The cars were all plucked from the chuck with no real damage done (they had been drained of fluid before loading). The barge, owned by Seaspan, is back in use. Scrap recycler Schnitzer Steel says adjustments have been made to the loading process.
 

22. LIONS AND TIGERS ...

In October, a wayward cougar discovered what all Victorians know: It’s really hard to get out of James Bay.

Thrilled/terrified residents watched the cat clear backyard fences before it was tranquillized on Michigan Street and relocated to the forest — where it was shot by the Minnesota dentist who killed Cecil the Lion (well, no, but the trophy hunting of cougars does continue on Vancouver Island).
 

23. ... AND BEARS

We also have other ways of alienating animal lovers: Ricky Gervais let his 10.2 million Twitter followers know about it after the B.C. government suspended conservation officer Bryce Casavant for refusing to shoot a pair of black bear cubs whose mother was killed in Port Hardy in July.

The B.C. Government and Service Employees’ Union is grieving the suspension and Casavant’s subsequent transfer out of the conservation service.

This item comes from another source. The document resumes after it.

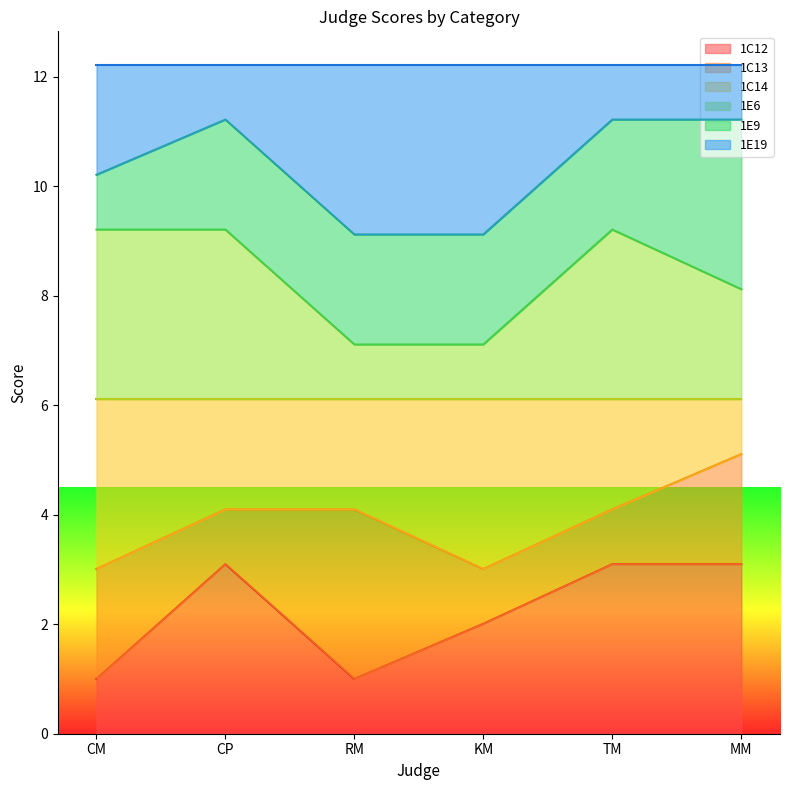

What is the sum of the 1E19 values at RM and KM?

18.2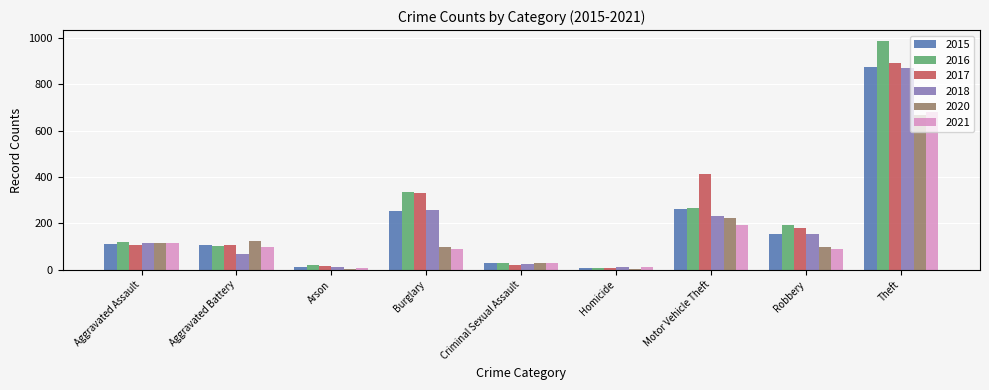

What value does the 2021 series have at Burglary?

90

The cubs are at Errington’s North Island Wildlife Recovery Centre, which plans to release them (and six similar-aged bears) into the wild this summer.
 

24. TWO GOT ON, THREE GOT OFF

Victoria’s Ada Guan got a nice Mother’s Day surprise while on an Air Canada flight to Tokyo. Somewhere over Russia, she gave birth.

Guan and dad Wesley Branch didn’t know she was pregnant (a test had come up negative). Baby Chloe now faces a lifetime of complicated explanations when asked to list her place of birth.
 

25. BUOYANT BOY

Speaking of travel surprises: In early November, a B.C. Ferries passenger launched an inflatable life-raft from the Coastal Celebration, then — with a gleeful “Yahoo!” — did a front flip into Active Pass. Ignoring the life-raft, he then swam to Galiano Island, where he was arrested after a woman found him wet and naked in her home. B.C. Ferries subsequently banned him for life.

Les Leyne could not be reached for comment.